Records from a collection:
<<<<

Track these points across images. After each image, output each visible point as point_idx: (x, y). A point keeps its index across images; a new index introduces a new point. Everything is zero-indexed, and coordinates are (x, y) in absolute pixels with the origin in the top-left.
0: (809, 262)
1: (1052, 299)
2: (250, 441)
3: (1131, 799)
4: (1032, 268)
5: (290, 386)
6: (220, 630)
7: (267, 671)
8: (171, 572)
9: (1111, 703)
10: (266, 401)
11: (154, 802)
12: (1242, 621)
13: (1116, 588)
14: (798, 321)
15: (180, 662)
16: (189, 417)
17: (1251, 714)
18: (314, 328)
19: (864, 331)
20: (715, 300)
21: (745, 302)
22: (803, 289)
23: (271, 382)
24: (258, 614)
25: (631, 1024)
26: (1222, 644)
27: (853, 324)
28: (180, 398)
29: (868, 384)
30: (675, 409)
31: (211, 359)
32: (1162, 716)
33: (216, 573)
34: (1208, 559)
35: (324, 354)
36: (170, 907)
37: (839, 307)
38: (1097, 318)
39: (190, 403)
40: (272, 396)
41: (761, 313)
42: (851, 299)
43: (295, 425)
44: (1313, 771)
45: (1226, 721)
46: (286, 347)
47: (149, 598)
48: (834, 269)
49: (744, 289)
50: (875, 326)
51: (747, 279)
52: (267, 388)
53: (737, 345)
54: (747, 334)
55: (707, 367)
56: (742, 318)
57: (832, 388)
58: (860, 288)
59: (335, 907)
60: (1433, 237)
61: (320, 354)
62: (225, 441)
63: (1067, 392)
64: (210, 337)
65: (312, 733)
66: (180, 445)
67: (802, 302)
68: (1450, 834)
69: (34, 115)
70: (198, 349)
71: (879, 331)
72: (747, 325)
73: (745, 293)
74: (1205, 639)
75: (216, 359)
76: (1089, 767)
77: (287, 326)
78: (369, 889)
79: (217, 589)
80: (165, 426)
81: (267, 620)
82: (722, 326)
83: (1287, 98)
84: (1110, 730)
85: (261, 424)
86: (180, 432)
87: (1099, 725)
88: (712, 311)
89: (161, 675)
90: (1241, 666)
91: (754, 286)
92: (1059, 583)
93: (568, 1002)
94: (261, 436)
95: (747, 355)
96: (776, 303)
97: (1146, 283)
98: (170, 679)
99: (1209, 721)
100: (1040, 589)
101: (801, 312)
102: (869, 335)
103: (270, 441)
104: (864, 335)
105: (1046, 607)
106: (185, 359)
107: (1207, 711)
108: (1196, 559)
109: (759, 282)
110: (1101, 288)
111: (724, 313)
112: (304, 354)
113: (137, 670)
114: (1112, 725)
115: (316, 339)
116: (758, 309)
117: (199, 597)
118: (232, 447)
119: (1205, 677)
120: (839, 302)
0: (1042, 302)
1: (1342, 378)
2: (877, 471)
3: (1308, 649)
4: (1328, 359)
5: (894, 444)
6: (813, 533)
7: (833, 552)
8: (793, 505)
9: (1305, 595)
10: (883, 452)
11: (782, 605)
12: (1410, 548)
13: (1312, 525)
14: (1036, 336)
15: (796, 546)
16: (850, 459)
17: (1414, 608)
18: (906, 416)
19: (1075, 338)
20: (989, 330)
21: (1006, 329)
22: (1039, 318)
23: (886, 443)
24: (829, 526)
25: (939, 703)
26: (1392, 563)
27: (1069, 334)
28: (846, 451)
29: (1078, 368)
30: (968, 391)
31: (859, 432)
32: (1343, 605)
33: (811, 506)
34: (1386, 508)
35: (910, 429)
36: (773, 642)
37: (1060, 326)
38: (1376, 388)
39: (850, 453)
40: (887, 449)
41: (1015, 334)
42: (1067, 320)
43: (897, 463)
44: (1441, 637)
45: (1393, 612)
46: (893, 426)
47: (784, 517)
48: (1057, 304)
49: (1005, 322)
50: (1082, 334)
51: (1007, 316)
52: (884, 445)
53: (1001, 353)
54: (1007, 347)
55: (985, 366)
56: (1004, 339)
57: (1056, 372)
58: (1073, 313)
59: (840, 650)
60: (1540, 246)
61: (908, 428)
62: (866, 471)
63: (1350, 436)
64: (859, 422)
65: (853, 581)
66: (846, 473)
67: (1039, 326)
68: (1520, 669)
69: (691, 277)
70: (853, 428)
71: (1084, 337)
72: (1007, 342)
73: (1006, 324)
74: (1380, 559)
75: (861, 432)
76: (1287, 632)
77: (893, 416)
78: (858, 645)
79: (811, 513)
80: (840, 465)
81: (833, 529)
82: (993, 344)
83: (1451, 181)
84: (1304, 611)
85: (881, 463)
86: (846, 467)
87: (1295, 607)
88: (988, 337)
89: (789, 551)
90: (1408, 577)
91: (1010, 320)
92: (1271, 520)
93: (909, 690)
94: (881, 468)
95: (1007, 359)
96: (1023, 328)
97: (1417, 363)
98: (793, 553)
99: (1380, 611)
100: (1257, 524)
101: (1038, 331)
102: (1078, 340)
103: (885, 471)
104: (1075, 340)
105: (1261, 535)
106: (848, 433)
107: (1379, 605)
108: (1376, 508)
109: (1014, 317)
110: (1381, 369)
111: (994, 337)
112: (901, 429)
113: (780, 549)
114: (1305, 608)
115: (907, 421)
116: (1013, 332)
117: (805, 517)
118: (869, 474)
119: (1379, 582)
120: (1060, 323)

>>>>
<<<<

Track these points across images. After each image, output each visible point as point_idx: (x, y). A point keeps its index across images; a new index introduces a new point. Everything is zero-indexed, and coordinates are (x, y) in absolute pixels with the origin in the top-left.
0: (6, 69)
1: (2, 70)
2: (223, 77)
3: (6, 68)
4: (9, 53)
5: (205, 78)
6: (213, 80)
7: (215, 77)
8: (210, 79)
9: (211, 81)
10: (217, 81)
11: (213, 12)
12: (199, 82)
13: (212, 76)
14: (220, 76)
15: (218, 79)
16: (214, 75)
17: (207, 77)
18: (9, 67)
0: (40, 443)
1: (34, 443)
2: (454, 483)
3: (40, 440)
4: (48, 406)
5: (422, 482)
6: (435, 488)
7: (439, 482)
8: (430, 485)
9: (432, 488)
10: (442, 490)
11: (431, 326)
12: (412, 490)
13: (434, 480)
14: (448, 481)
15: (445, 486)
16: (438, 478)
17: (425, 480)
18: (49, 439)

>>>>

» What needs to be done
Can you repeat, word for word, every line above from the one containing "71: (879, 331)" down to the one containing "119: (1205, 677)", including both?

» Solution to this exercise
71: (879, 331)
72: (747, 325)
73: (745, 293)
74: (1205, 639)
75: (216, 359)
76: (1089, 767)
77: (287, 326)
78: (369, 889)
79: (217, 589)
80: (165, 426)
81: (267, 620)
82: (722, 326)
83: (1287, 98)
84: (1110, 730)
85: (261, 424)
86: (180, 432)
87: (1099, 725)
88: (712, 311)
89: (161, 675)
90: (1241, 666)
91: (754, 286)
92: (1059, 583)
93: (568, 1002)
94: (261, 436)
95: (747, 355)
96: (776, 303)
97: (1146, 283)
98: (170, 679)
99: (1209, 721)
100: (1040, 589)
101: (801, 312)
102: (869, 335)
103: (270, 441)
104: (864, 335)
105: (1046, 607)
106: (185, 359)
107: (1207, 711)
108: (1196, 559)
109: (759, 282)
110: (1101, 288)
111: (724, 313)
112: (304, 354)
113: (137, 670)
114: (1112, 725)
115: (316, 339)
116: (758, 309)
117: (199, 597)
118: (232, 447)
119: (1205, 677)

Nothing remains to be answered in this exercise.